Komisi VII DPR Dukung Purbaya Berantas Impor Baja Ilegal
1 min read

Komisi VII DPR Dukung Purbaya Berantas Impor Baja Ilegal

Wakil Ketua Komisi VII DPR RI Chusnunia Chalim mendukung langkah Menteri Keuangan Purbaya Yudhi Sadewa dalam upaya memberantas impor baja ilegal yang merugikan negara dan merusak industri dalam negeri.

Chusnunia dalam keterangan di Jakarta, Senin, mengatakan selain merugikan keuangan negara, impor baja ilegal sangat merugikan industri baja nasional selain menyebabkan penurunan produksi, ancaman PHK massal, penutupan pabrik, melemahnya rantai pasok hingga kerugian negara miliaran rupiah per tahun.
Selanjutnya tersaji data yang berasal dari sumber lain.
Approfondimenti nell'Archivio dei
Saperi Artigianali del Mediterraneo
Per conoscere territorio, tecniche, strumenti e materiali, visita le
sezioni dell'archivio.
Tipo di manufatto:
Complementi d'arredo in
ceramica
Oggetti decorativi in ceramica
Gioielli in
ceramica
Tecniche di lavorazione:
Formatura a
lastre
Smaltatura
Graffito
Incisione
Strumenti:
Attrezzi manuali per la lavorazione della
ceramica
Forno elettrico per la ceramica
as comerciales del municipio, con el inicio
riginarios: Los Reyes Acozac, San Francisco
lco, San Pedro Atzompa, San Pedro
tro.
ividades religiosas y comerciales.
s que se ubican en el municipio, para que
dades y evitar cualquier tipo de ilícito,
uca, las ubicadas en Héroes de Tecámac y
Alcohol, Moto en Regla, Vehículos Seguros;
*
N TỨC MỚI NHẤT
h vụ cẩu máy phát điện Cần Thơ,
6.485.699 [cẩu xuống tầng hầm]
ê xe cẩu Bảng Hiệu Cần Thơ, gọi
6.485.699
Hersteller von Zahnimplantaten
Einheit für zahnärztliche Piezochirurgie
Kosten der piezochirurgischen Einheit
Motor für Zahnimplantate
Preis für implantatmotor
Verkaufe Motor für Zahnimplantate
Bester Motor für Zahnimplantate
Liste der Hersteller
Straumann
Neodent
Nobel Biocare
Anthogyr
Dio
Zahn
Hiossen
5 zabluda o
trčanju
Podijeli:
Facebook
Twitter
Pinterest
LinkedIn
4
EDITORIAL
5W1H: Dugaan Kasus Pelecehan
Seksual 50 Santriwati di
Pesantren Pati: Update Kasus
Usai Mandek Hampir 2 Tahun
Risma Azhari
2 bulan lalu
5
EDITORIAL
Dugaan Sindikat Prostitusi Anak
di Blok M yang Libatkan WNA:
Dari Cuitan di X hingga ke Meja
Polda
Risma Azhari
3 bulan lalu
Seperti diberitakan sebelumnya, Badan Pemeriksa Keuangan (BPK) merilis temuan soal potensi kerugian negara dalam impor komoditas besi dan baja yang dilakukan oleh Kementerian Perdagangan.

BPK menyebut terdapat realisasi impor yang tidak didukung pertimbangan teknis sebesar 83,61 ribu TNE dengan nilai kepabeanan sebesar Rp894,94 miliar.
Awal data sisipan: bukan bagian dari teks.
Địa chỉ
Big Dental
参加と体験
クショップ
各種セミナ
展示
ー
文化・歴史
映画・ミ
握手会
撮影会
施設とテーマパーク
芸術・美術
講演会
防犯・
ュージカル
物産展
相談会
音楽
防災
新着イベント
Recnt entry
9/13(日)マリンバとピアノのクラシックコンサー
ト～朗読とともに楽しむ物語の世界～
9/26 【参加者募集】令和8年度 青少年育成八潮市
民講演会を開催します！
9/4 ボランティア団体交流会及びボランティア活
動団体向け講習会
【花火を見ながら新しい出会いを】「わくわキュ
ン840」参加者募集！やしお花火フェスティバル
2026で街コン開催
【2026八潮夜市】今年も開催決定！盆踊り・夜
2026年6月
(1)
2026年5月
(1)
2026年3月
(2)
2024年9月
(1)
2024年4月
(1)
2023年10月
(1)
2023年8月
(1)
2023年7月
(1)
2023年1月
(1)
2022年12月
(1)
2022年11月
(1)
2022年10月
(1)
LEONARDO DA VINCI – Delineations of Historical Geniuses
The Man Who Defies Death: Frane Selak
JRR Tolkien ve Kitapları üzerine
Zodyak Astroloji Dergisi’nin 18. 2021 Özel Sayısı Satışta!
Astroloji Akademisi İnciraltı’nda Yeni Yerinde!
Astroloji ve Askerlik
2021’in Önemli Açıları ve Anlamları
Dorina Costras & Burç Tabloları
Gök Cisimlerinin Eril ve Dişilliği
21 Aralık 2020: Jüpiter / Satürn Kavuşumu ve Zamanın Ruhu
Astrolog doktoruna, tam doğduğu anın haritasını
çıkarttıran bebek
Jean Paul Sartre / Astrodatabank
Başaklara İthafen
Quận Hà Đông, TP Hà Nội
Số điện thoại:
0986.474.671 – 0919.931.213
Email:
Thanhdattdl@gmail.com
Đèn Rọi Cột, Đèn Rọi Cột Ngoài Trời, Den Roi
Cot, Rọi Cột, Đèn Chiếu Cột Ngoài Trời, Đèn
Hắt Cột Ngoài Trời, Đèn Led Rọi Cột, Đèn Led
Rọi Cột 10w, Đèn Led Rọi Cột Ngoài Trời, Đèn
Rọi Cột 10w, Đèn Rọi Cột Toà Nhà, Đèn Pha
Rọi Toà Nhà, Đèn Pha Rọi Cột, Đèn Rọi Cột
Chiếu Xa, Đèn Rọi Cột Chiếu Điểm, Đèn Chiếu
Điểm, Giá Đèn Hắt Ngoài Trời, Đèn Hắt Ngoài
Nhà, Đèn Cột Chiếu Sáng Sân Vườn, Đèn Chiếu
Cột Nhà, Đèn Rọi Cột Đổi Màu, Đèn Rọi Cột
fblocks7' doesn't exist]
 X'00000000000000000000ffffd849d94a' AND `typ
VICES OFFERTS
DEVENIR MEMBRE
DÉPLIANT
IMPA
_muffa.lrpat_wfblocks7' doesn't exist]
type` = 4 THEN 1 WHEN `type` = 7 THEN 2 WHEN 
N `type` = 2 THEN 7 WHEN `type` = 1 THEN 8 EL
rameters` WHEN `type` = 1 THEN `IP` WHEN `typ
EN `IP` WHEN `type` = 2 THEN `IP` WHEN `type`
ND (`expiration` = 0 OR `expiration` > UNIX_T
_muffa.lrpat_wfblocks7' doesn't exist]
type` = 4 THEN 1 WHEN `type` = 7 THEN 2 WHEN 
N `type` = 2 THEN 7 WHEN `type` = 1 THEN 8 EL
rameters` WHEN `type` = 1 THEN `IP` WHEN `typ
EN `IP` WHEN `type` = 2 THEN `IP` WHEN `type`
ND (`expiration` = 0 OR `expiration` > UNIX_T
Dalam temuannya tersebut, BPK menilai adanya publikasi dua persetujuan impor besi atau baja, baja paduan, dan produk turunannya yang tidak berdasarkan pada pertimbangan teknis Kementerian Perindustrian.

Chusnunia menjelaskan bahwa kebijakan bea masuk nol persen untuk baja jadi impor asal China dan Vietnam dipastikan akan membuat produsen nasional tersingkir di pasar sendiri.
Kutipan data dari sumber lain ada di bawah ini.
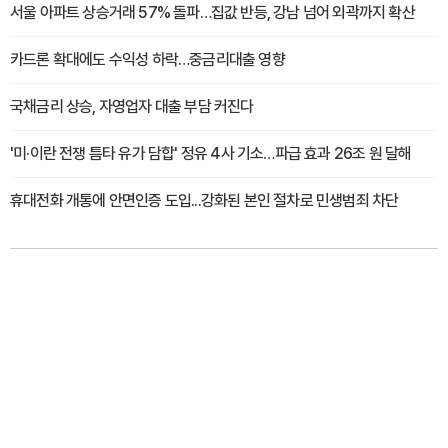
서울 아파트 상승거래 57% 돌파…집값 반등, 강남 넘어 외곽까지 확산
카드론 확대에도 수익성 하락…중금리대출 영향
국채금리 상승, 자영업자 대출 부담 커진다
'미·이란 전쟁 틈타 유가 담합' 정유 4사 기소…파급 효과 26조 원 달해
휴대전화 개통에 안면인증 도입...강화된 본인 절차로 민생범죄 차단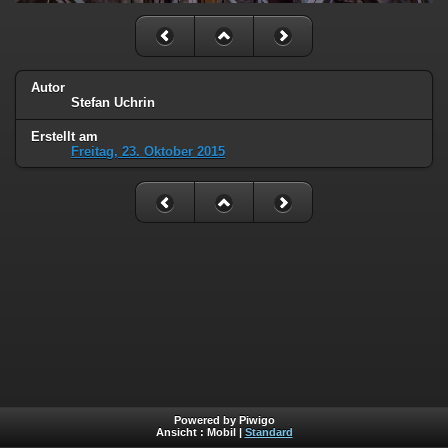
Autor
Stefan Uchrin
Erstellt am
Freitag, 23. Oktober 2015
Powered by Piwigo
Ansicht :
Mobil
|
Standard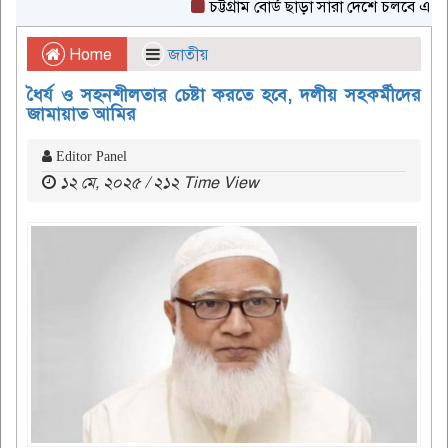
চট্টগ্রাম বোর্ড ছাড়া সারা দেশে চলবে এইচএসসি
Home
জাতীয়
ধৈর্য ও সহনশীলতার চেষ্টা করতে হবে, দলীয় সহকর্মীদের
জামায়াত আমির
Editor Panel
১২ মে, ২০২৫ / ২১২ Time View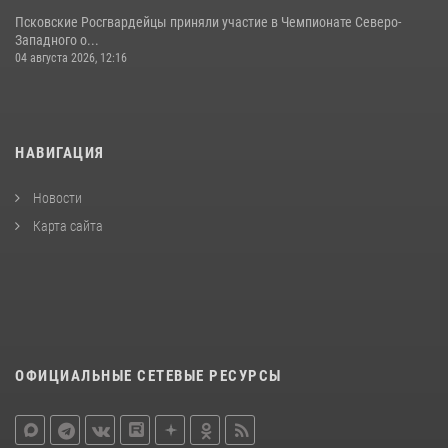
Псковские Росгвардейцы приняли участие в Чемпионате Северо-
Западного о...
04 августа 2026, 12:16
НАВИГАЦИЯ
Новости
Карта сайта
ОФИЦИАЛЬНЫЕ СЕТЕВЫЕ РЕСУРСЫ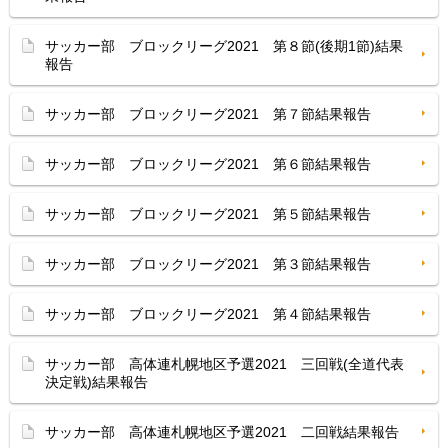
サッカー部 ブロックリーグ2021 第８節(後期1節)結果
報告
サッカー部 ブロックリーグ2021 第７節結果報告
サッカー部 ブロックリーグ2021 第６節結果報告
サッカー部 ブロックリーグ2021 第５節結果報告
サッカー部 ブロックリーグ2021 第３節結果報告
サッカー部 ブロックリーグ2021 第４節結果報告
サッカー部 高体連札幌地区予選2021 三回戦(全道代表
決定戦)結果報告
サッカー部 高体連札幌地区予選2021 二回戦結果報告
Saat ini, angka rata-rata utilisasi atau tingkat penggunaan pabrik baja nasional hanya sebesar 52,70 persen sehingga lebih dari separuh kapasitas produksi baja nasional menganggur.

“Level playing field hilang, ini soal keadilan dan keberlanjutan industri strategis bangsa, produk-produk impor ilegal termasuk baja menggerus pasar domestik dan menciptakan persaingan tidak sehat akibatnya sektor konstruksi juga terkena imbasnya karena proyek beralih ke baja impor sehingga pekerja lokal tersingkir,” tuturnya.

Untuk itu, Chusnunia mendukung sikap tegas Kementerian Keuangan yang berjanji akan mengambil tindakan tegas seperti memperketat pengawasan bea cukai untuk melindungi industri baja dalam negeri dari serbuan impor ilegal.

“Kita dukung langkah pemerintah untuk menertibkan impor baja ilegal ini untuk melindungi industri strategis dalam negeri,” ucapnya.